(Selected extract):
Welcome to Haruhi’s Five Ways: On Philosophers and Giants

It seems it’s not necessary to philosophize about the SOS Brigade to enjoy the clever, absurd comedy of the Haruhi franchise. On the other hand, it may be a lot of fun to do a little philosophizing, so in these coming weeks, I’ll be engaging with some of Koizumi’s theories about everyone and everything. How, and why him? This first installment will attempt to respond to those questions.

A philosophical temperament is something that may give you a very unique perspective on everything. Quite enjoyable in its own right. Dangerous, sometimes. And valuable, I hope. Don’t you think, Itsuki Koizumi? And you, dear reader?

Let’s imagine, for example, that next July 7th you become able to transform into a great sphere of energy. And one uniquely suited to fight giants in self-contained pocket dimensions, at that. Giants that threaten the very stability of reality. Mild spoilers for The Melancholy of Haruhi Suzumiya.

To add more color to our thought experiment, suppose that you discover that this is a power that has awoken in a number of people, more or less at the same time, and accompanied by an infusion of knowledge: in all cases, it has been granted unknowingly by a certain girl.

That girl would be blessed (or cursed) with the power to warp the world around her according to her inner beliefs and desires. She might be eccentric, perhaps, but by no means a celebrity, or even conscious of being special. In fact, she might be quite melancholic about her own lack of importance in this vast universe.

A person you could get to know if you decided to take a train or two.

Well, perhaps you’d go mad, or fear that you already had. Perhaps you’d be terrified. Or perhaps you’d just scoff at the sheer absurdity of it all, refusing to acknowledge it. But perhaps (and I know that this is not the most usual response), you’d attentively consider the consequences for yourself and the Cosmos with a growing sense of amazement, of wonder.

And then, perhaps, you’d run, build, and carefully develop theories concerning the most likely causes, principles, effects and implications of it all. You would rule out this or that explanation, going as far as your reason could take you. If that’s the case, you’re regrettably unfit to protagonize the, shall we say, controversial Haruhi, one of my all-time favorite shows. Too bad.

The Philosophical Temperament of Itsuki Koizumi

Normally, an arc like the one I have just described would instantly make you MC material, both in the action and love interest departments. Not here. The comedy rests in the dumbfounded reactions of the protagonist to the crazy, clever, philosophical plot. Protagonists, even in anime, tend to be more lost-in-the-moment kind of people. Sorry.

But everything has its perks, and you may instead be similar in personality to a certain character called Itsuki Koizumi, and to me. That is, you may have one of the many possible kinds of philosophical temperament.

(Dataset section):
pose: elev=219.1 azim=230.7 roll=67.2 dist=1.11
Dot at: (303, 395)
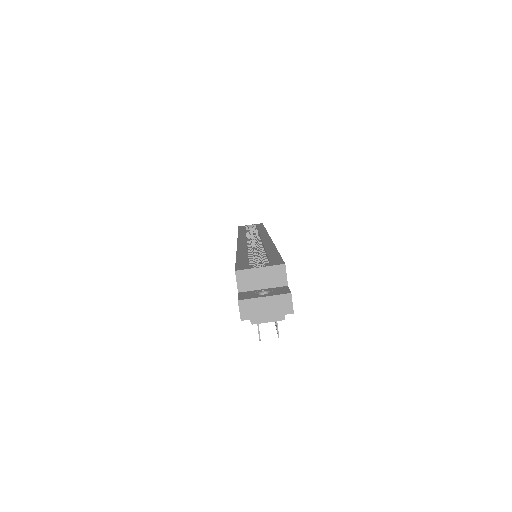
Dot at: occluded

(Given exercise): In the essay on Haruhi and Itsuki Koizumi, what aspects of "it all" would the theories you'd develop be about? The listing isn't needed for the work here.

(Result for this exercise): Causes, principles, effects, and implications.